Collected data
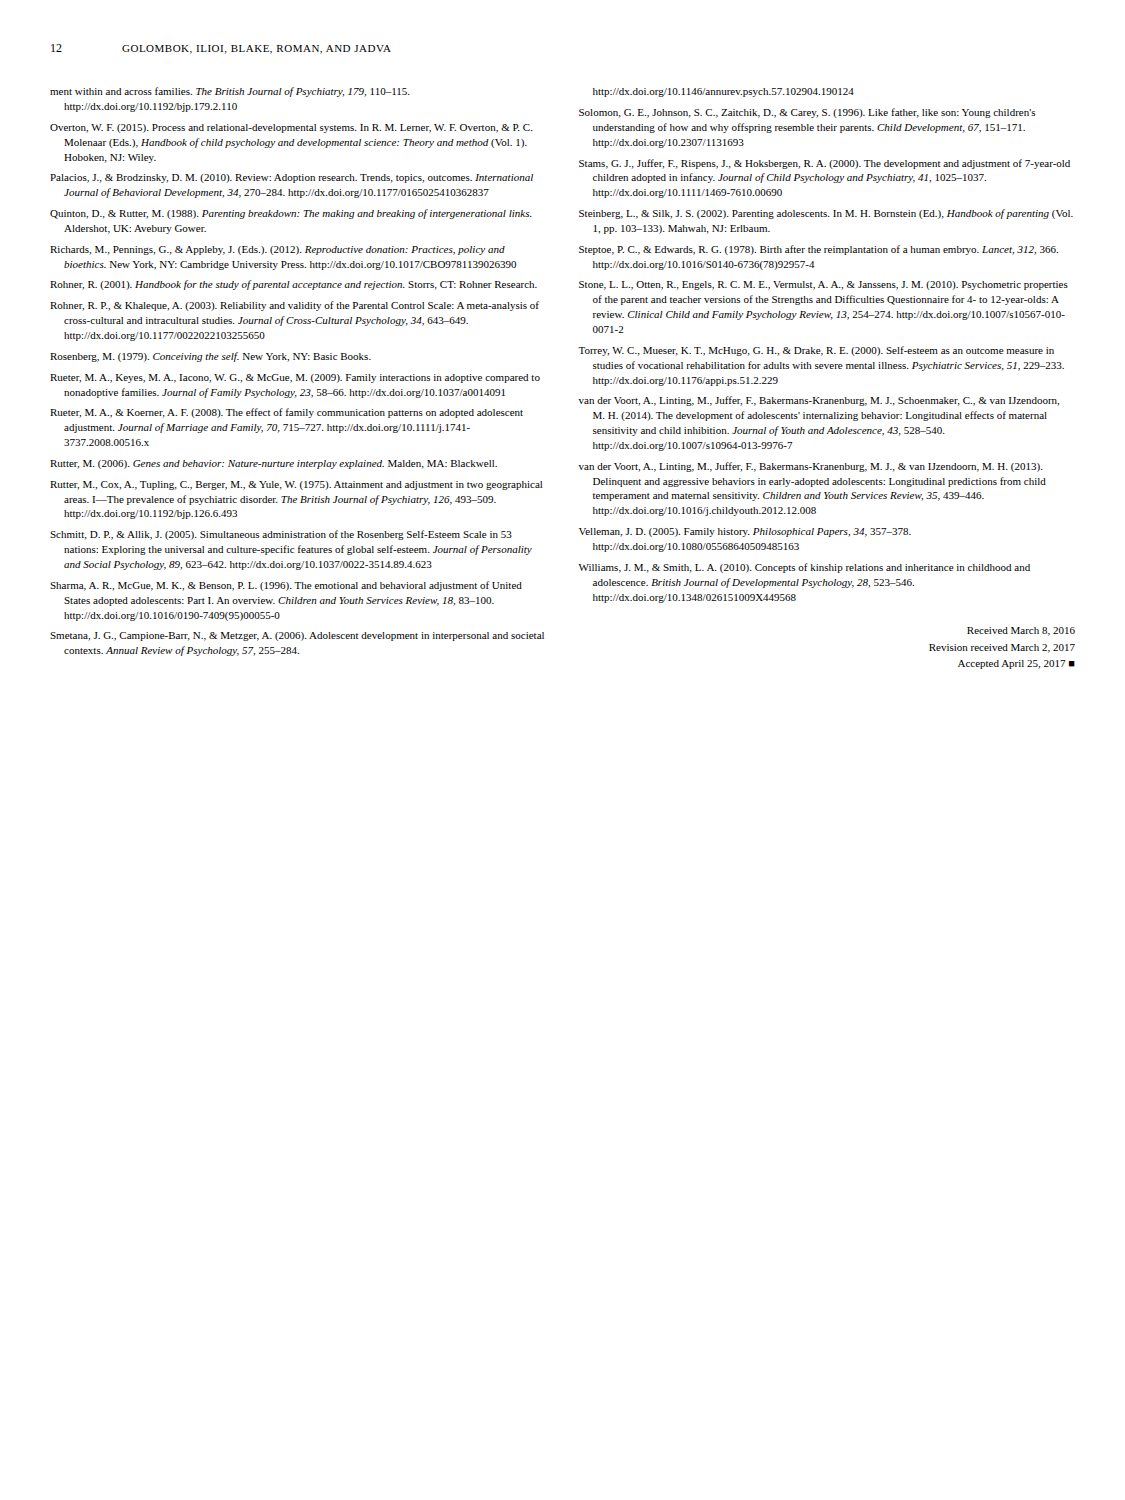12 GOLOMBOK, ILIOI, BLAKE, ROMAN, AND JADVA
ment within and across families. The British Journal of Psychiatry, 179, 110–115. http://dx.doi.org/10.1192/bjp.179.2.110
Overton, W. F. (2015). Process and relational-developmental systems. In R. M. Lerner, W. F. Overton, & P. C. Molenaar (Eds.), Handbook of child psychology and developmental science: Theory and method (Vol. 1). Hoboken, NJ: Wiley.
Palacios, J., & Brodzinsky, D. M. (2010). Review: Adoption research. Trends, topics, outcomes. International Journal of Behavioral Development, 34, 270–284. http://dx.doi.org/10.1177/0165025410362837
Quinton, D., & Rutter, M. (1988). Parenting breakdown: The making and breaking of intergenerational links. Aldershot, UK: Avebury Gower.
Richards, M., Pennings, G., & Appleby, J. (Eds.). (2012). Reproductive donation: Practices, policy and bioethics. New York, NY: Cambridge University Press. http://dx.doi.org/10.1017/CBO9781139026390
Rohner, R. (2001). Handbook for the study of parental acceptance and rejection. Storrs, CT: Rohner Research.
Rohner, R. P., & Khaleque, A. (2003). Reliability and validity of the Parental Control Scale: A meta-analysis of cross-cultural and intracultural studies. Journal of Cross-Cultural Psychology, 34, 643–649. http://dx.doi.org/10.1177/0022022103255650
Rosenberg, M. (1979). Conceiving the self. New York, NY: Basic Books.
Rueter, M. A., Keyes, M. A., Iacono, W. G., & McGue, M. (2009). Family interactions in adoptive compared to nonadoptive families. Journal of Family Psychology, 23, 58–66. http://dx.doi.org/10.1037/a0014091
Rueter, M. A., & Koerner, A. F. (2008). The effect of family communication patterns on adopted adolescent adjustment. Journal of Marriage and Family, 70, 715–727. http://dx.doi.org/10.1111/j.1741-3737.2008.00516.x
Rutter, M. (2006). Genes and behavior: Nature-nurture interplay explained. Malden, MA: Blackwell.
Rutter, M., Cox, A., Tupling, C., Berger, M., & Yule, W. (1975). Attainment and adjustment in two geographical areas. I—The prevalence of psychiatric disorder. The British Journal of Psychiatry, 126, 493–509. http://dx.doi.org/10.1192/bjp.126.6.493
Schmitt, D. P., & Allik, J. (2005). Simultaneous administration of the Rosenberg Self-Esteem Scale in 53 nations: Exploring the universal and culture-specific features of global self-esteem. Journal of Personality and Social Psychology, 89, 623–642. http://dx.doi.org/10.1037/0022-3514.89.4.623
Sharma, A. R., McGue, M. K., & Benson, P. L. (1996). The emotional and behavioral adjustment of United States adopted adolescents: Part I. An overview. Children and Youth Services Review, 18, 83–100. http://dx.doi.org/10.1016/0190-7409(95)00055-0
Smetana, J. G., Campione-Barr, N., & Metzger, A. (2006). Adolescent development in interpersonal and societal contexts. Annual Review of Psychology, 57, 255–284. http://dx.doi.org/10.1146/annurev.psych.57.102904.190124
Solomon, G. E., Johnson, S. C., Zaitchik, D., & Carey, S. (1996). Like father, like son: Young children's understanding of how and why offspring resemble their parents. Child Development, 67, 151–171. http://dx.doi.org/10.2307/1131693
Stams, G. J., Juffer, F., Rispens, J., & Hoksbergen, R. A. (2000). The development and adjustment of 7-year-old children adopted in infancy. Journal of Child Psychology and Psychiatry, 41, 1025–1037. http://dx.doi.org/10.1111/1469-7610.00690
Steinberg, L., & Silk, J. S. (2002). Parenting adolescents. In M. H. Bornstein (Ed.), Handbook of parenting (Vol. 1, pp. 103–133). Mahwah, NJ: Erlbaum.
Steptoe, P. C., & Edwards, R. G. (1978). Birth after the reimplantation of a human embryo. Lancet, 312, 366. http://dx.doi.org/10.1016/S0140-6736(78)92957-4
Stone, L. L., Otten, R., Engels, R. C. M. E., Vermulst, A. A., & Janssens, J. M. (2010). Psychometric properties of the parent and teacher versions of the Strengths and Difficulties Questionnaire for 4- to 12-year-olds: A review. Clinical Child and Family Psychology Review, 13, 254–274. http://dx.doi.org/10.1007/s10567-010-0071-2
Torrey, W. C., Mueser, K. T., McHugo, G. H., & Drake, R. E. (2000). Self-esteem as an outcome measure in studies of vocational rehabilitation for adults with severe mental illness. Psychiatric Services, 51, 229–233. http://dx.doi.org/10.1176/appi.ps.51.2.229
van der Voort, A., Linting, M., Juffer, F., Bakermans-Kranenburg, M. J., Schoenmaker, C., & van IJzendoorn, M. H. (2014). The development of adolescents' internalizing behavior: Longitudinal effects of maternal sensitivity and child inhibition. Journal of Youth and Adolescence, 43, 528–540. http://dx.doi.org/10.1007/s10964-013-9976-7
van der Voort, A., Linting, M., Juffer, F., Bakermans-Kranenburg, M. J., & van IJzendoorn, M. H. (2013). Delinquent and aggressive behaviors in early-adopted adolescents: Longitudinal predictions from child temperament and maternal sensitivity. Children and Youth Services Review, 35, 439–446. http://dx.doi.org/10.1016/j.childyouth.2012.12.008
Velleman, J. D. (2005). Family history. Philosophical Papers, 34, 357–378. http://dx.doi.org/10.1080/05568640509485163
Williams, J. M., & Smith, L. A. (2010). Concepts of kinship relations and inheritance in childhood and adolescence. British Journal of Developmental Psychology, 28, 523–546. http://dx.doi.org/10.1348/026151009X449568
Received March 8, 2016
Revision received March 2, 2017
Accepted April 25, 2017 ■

* * *

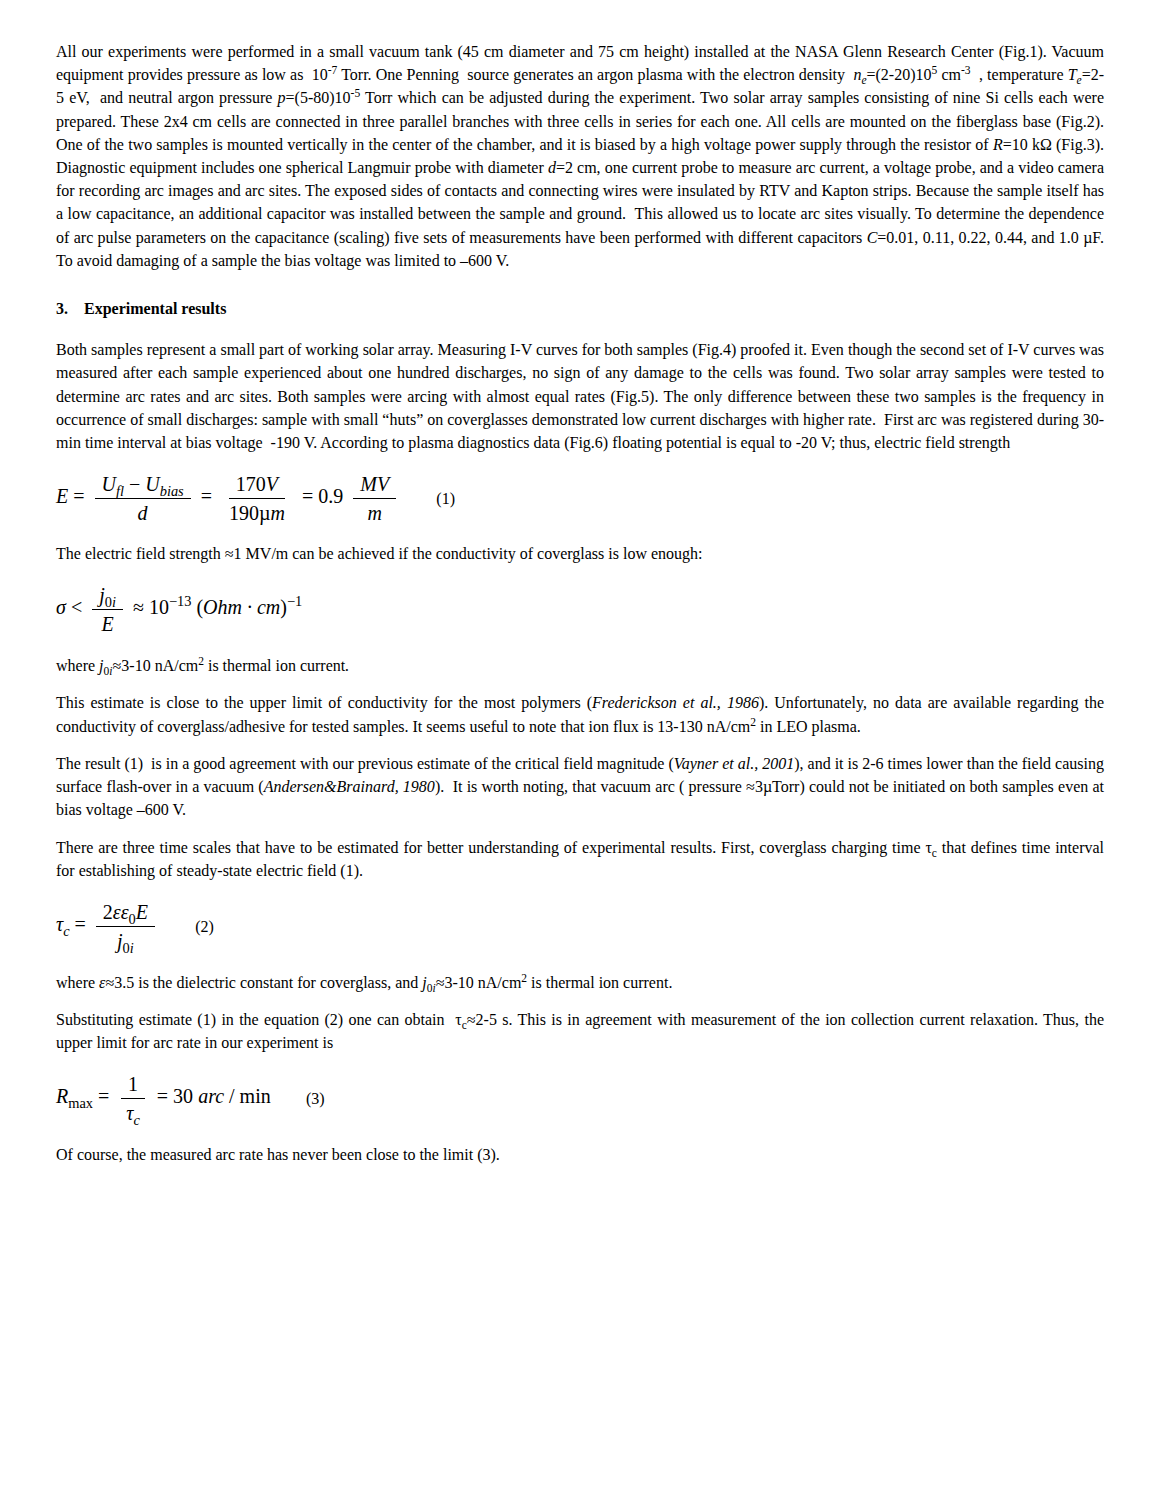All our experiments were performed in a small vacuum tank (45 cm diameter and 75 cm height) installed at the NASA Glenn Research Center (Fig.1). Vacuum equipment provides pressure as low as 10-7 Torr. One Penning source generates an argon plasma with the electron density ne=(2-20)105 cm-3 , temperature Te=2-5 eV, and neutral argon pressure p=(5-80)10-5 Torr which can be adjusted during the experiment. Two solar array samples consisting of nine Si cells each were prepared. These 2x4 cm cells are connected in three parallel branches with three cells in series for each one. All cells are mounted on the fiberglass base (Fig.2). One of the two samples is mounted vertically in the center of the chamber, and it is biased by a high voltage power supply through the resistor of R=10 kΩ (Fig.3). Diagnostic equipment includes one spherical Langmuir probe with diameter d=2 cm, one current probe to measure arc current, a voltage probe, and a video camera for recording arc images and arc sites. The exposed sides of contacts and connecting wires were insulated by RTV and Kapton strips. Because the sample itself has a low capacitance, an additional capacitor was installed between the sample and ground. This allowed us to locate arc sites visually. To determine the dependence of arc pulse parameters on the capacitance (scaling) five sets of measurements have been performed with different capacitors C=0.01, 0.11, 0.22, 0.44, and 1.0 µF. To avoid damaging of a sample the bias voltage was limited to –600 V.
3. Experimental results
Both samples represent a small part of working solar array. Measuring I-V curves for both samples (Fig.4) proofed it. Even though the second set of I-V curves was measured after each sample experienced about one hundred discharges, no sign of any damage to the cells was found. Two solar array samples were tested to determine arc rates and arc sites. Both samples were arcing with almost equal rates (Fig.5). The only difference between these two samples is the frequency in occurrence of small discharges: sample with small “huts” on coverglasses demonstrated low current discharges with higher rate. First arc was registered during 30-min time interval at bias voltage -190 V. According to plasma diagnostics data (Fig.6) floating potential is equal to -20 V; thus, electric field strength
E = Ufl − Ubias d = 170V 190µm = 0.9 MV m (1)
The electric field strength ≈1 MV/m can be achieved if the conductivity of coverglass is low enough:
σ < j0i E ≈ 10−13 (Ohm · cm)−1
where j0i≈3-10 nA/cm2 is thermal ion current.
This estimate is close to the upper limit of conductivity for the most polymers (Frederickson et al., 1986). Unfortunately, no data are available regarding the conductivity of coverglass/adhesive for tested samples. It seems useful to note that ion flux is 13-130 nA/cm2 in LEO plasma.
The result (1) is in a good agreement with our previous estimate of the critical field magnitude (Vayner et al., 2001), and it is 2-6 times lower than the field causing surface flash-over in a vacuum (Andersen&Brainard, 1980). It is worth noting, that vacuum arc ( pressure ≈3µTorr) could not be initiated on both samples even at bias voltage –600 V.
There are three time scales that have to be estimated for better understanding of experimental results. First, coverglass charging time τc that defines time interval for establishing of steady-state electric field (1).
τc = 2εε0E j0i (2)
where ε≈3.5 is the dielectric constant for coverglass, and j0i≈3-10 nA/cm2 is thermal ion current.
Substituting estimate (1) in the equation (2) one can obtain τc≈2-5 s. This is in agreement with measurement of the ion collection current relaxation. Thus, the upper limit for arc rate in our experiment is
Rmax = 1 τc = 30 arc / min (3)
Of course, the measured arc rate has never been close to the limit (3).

■ EXERCISE DETAILS:
Look for the word "conductivity". Copy out every line of the data that has it.

■ ANSWER FOR THE TASK:
The electric field strength ≈1 MV/m can be achieved if the conductivity of coverglass is low enough:
This estimate is close to the upper limit of conductivity for the most polymers (Frederickson et al., 1986). Unfortunately, no data are available regarding the conductivity of coverglass/adhesive for tested samples. It seems useful to note that ion flux is 13-130 nA/cm2 in LEO plasma.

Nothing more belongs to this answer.